Artist: Walther Klemm (German, 1883 – 1957)
Title: Leaving Church, Dachau
Medium: Antique print on wove paper after the original woodcut.
Signature: Signed in the plate, lower right.
Dimensions: Image Size 5 3/4 x 5 3/4 inches.
Framed Dimensions: Approximately 15 x 15 inches.
Framing: This piece has been professionally matted and framed using all new materials.
The Dachau Artists’ Colony was located in Dachau, Germany, and flourished from around 1890 until 1914. In the early 19th century, the then-bucolic village of Dachau began attracting landscape painters. By the second half of the century, Barbizon-influenced painters like Carl Spitzweg and Christian Morgenstern, and academic painters like Wilhelm von Diez and Eduard Schleich the Elder had worked in and around Dachau. A new era opened in 1888 when the German painter Adolf Hölzel moved to Dachau. In 1897 he and several other avant-garde artists — notably Ludwig Dill and Arthur Langhammer — set up the “New Dachau” art school in Dachau that attracted artists from all over Europe, especially rural genre painters, landscape painters, and printmakers. Many stayed and formed a colony, drawn both by the picturesque surrounding moors stretching to the distant Alps and by the lower cost of living than in nearby Munich. Among those drawn to the artists’ colony were Fritz von Uhde, Walther Klemm, Gertrud Staats, and Carl Thiemann. The architect Georg Ludwig designed a group of residences for Dachau artists. The new colony achieved national recognition in 1898 when Hölzel, Dill, and Langhammer mounted a joint exhibition in Berlin under the title “The Dachauer”. So many artists passed through Dachau during its first fifteen years that certain subjects and views were reproduced repeatedly. One especially popular subject was an old cottage surrounded by ancient poplars, known as the ‘Moss Hut’ (Moosschwaige). The nearby moorland, called the Dachauer Moos, was another popular subject. The heyday of the colony lasted only until 1914, when many artists left to join the military during World War I and never returned. In addition, new developments in art during the postwar era — especially the rise of urban and industrial subjects — began to leave Dachau colony artists behind. After World War II, the art colony was nearly forgotten as Dachau became associated in most people’s minds above all with the Dachau concentration camp.
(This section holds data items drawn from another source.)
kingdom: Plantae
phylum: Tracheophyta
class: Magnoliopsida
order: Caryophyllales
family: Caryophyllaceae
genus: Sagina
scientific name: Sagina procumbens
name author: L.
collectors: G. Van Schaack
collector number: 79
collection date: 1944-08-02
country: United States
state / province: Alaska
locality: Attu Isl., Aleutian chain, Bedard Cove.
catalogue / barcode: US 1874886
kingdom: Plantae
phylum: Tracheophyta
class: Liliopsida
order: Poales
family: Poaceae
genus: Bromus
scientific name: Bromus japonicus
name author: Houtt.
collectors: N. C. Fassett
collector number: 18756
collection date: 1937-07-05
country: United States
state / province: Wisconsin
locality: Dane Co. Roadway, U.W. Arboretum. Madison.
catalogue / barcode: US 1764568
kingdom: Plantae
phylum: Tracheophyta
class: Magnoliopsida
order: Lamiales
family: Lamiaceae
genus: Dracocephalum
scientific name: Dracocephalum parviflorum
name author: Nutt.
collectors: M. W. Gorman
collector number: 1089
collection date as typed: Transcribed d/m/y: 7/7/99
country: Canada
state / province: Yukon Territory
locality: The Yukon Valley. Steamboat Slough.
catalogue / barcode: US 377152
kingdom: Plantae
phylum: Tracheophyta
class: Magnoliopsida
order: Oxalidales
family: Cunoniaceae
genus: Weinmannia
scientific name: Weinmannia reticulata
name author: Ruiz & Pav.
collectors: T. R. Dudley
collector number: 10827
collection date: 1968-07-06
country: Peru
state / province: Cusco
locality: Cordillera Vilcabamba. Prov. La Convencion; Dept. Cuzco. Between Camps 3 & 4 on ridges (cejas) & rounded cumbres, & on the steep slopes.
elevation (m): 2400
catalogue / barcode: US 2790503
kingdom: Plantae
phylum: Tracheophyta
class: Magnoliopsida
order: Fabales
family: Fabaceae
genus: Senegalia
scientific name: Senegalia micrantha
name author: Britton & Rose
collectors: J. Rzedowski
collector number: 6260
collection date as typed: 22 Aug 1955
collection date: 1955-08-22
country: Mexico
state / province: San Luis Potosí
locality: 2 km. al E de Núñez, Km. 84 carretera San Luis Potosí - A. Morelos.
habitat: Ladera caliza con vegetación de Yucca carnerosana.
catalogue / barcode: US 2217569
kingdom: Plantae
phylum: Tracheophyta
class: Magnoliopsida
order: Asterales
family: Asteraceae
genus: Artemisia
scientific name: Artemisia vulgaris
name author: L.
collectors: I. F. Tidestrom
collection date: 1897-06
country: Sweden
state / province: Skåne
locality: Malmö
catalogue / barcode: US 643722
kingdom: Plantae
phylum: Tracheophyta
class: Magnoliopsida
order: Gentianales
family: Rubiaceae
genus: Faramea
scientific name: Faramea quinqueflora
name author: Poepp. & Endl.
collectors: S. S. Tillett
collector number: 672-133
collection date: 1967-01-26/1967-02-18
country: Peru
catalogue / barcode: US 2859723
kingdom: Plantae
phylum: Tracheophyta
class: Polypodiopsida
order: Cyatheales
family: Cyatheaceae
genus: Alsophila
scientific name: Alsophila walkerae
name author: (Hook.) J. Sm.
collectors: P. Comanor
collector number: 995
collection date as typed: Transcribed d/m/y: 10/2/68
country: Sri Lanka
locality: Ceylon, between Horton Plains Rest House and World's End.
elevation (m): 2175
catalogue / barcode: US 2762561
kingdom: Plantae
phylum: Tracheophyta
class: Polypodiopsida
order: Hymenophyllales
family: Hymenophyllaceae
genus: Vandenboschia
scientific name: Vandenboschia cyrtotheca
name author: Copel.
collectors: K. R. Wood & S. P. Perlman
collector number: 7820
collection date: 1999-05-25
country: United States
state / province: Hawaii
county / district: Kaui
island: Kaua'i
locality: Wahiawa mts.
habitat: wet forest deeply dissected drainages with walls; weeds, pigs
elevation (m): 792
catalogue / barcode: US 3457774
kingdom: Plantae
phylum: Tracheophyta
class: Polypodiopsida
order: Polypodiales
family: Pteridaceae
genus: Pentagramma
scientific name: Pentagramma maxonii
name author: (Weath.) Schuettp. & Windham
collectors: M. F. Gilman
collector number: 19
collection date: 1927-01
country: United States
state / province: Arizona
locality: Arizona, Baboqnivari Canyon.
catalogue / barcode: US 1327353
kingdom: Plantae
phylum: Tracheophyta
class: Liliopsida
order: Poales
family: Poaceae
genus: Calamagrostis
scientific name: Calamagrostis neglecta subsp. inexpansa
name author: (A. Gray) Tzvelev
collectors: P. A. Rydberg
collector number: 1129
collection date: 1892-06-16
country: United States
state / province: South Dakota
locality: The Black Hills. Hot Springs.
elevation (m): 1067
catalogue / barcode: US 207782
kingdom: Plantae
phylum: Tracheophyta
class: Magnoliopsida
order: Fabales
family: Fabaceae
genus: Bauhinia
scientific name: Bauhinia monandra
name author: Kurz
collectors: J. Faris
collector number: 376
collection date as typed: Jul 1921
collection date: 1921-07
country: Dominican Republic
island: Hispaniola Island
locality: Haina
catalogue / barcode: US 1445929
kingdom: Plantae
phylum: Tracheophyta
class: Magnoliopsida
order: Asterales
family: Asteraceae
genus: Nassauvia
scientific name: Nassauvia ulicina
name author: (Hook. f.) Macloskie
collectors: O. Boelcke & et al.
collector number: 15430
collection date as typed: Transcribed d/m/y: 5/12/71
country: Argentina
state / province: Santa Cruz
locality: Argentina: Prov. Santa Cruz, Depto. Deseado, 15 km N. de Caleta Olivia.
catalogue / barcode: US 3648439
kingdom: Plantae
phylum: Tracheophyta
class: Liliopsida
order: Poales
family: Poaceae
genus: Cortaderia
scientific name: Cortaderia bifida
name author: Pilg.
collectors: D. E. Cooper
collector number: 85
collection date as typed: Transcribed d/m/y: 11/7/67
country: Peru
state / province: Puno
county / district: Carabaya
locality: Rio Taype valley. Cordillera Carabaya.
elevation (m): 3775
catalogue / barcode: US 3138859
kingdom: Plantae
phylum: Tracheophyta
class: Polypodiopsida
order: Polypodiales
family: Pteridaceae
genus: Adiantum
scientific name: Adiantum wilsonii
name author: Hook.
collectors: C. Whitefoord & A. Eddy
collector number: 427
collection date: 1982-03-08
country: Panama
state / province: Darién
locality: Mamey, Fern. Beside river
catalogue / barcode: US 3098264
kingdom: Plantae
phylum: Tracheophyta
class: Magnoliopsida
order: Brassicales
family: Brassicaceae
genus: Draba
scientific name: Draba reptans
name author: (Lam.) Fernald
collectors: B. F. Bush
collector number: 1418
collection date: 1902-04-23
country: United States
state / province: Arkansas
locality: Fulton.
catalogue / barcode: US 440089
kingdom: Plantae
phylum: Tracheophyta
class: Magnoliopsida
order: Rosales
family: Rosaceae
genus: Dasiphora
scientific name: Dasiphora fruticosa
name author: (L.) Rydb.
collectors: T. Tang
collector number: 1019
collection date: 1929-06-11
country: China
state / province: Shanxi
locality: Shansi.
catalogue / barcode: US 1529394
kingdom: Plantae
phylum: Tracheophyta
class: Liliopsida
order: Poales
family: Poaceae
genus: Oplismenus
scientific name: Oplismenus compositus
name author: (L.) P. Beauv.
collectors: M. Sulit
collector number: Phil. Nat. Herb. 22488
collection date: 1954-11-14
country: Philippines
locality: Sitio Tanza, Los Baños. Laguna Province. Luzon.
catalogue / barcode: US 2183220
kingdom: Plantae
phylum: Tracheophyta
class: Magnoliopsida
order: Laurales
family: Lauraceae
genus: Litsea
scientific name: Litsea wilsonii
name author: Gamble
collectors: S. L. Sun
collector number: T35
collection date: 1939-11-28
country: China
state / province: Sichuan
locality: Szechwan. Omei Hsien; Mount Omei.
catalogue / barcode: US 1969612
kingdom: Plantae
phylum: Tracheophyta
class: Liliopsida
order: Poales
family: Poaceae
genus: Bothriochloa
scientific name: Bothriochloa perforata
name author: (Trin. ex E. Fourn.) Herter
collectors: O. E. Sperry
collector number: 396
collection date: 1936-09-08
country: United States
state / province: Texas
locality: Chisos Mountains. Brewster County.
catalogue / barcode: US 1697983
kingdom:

Walther Klemm (June 18, 1883 – August 11, 1957) was a German painter, printmaker, and illustrator. He was born in Karlsbad and studied at the University of Applied Arts Vienna and the University of Vienna. In 1904 he exhibited with the Vienna Secession and moved to Prague and established a studio with Carl Thiemann. Klemm and Thiemann moved to the Dachau art colony in 1908 and both joined the Berlin Secession and Deutscher Künstlerbund around 1910. Klemm was appointed professor of graphics at the Weimar Saxon Grand Ducal Art School in 1913 and after the Second World War aided in the reconstruction of the Weimar Art School. In 1952 he was named an honorary senator of the Weimar School of Architecture and Civil and Structural Engineering (now absorbed by the Bauhaus University, Weimar). He died in 1957 in Weimar. In 1928 he won a bronze medal in the art competitions of the Olympic Games for his “Schlittschuhlaufen” (“Skating”). In 1953 he received the Nordgau-Kulturpreis for visual art.